Tutto come prima per quanto riguarda la delegazione del Cantone dei Grigioni al Consiglio degli Stati: i due “senatori” uscenti Stefan Engler (PDC/PPD) e Martin Schmid (PLD/PLR) sono stati rieletti senza problemi.

Engler ha ottenuto il miglior risultato, con 30’033 voti, e questo malgrado fosse a capo del Dipartimento delle costruzioni, dei trasporti e delle foreste proprio nel periodo interessato dallo scandalo delle intese cartellistiche che hanno coinvolto alcune imprese di costruzioni retiche in Bassa Engadina.

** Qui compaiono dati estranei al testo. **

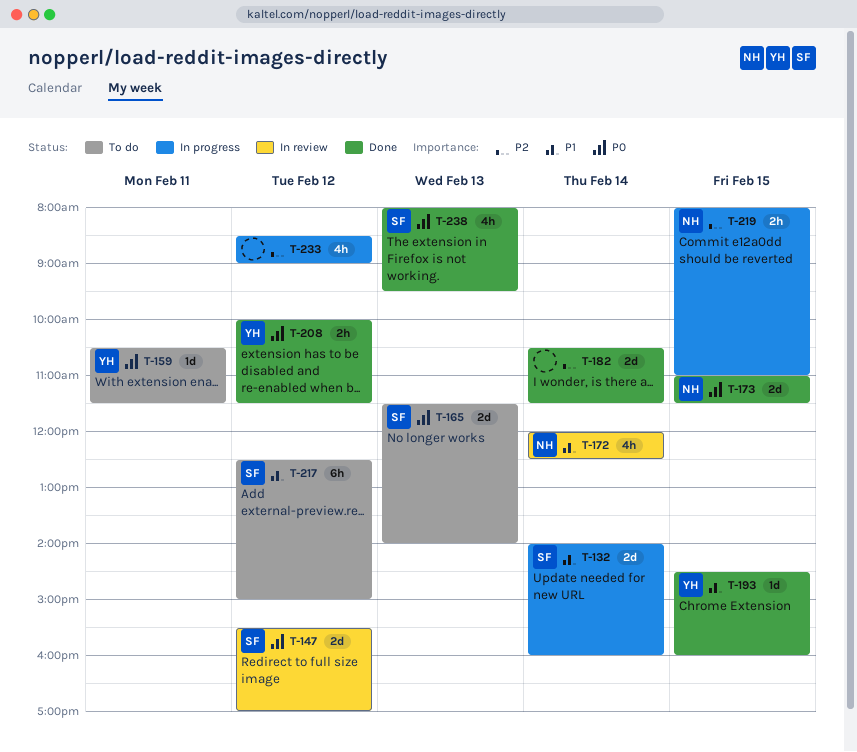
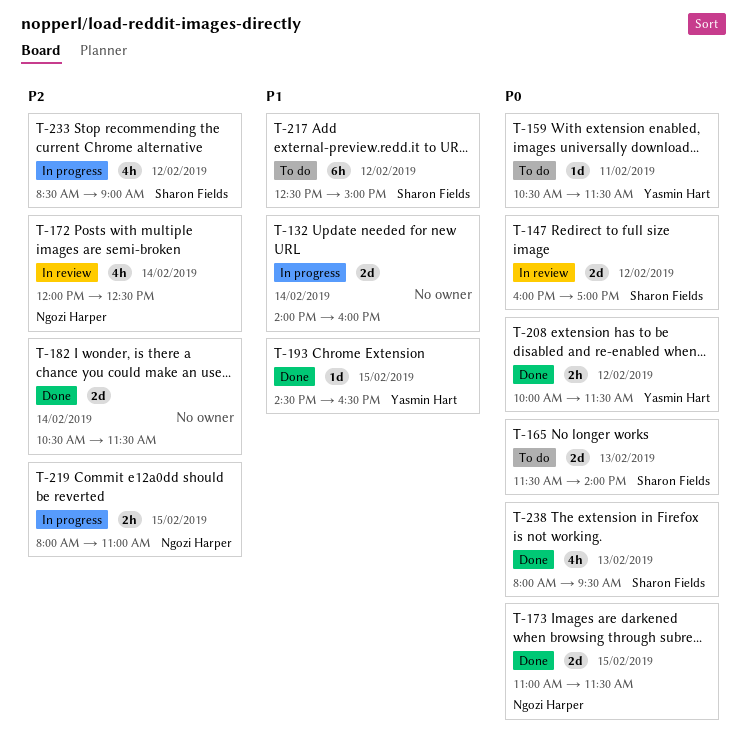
T-132, owner: Sharon Fields -> none
T-147, begins: 15:30 -> 16:00
T-172, priority: P1 -> P2
T-193, ends: 16:00 -> 16:30
T-233, owner: none -> Sharon Fields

Dal canto suo Schmid ha raccolto 26’629 preferenze. Aveva anch’egli fatto parte in passato del governo grigionese, a capo del Dipartimento delle finanze. Nel 2011 era stato eletto in Consiglio degli Stati, riuscendo così a riconquistare un seggio per il PLR alla Camera dei cantoni dopo oltre 75 anni.

A insidiare i loro seggi si erano presentati quattro candidati, che però non hanno raggiunto la maggioranza assoluta di 23’778 voti. L’UDC grigionese aveva proposto la candidatura della granconsigliera e imprenditrice Valérie Favre Accola (10’093), per i socialisti correva l’ex granconsigliere Jon Pult (15’230) e per i Verdi liberali la giovane Géraldine Danuser (7’106). L’ultima
candidatura era quella dell’indipendente Timo Stammwitz (693). La partecipazione è stata del 42,16%.